Arizona Passes Bill Giving Birthers False Hope
Either our signature desert state doesn't know how to handle a conspiracy theory or they're nuttier than a squirrel's pantry. But the birth certificate bill — let's not call it the "birther bill" — that passed the Arizona house today is supposed to, in theory, quash conspiracy nuts in their tracks by proving that presidential candidates were born in the USA. [insert nonsensical Springsteen jibber-jabber]

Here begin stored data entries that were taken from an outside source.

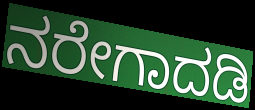
ನರೇಗಾದಡಿ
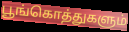
பூங்கொத்துகளும்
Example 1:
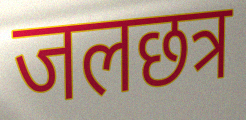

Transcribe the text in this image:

जलछत्र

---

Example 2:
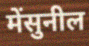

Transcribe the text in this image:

मेंसुनील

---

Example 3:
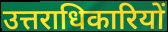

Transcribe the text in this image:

उत्तराधिकारियों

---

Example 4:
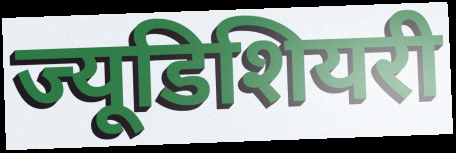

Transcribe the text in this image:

ज्यूडिशियरी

Backers of the U.S. House version claim that this is just enforcing the Constitutional requirement, but we've gone 230 years without this coming up before. Now that we have a foreign-looking president with a Kenyan daddy and an Indonesian half-sis, suddenly it's a matter of national interest. Therefore, all this seems to accomplish is validate the spooky notion that there's a nationalization conspiracy.

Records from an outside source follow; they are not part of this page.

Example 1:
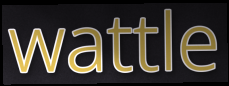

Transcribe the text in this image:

wattle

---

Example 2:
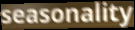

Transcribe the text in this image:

seasonality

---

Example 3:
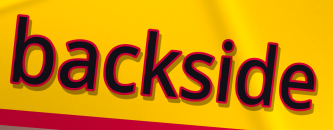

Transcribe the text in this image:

backside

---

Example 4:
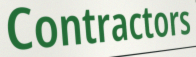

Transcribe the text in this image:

Contractors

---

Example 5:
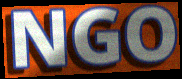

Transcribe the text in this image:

NGO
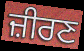
ਜ਼ੀਰਣ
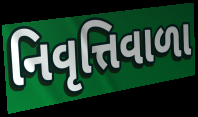
નિવૃત્તિવાળા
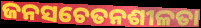
ଜନସଚେତନଶୀଳତା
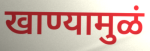
खाण्यामुळं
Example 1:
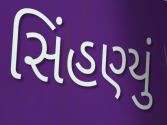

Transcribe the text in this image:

And that's too bad, because no mound of evidence will satiate the birther. Their bread-and-butter, like other "alternative theory champions," is to explain away facts: Anyone could recreate a birth certificate. Look at the ink that was used ... I want to see the original! On, that's the original, you say? Well, you could've created THAT too! I want to see the REAL original!
But it's curious that Arizona got to this first. Let's keep in mind that had their native son John McCain won the 2008 election, a small faction of dissidents would argue that being born on a U.S. base in Panama disqualifies him from being naturalized. This conveniently cuts both ways, since window-licking is an important bipartisan issue.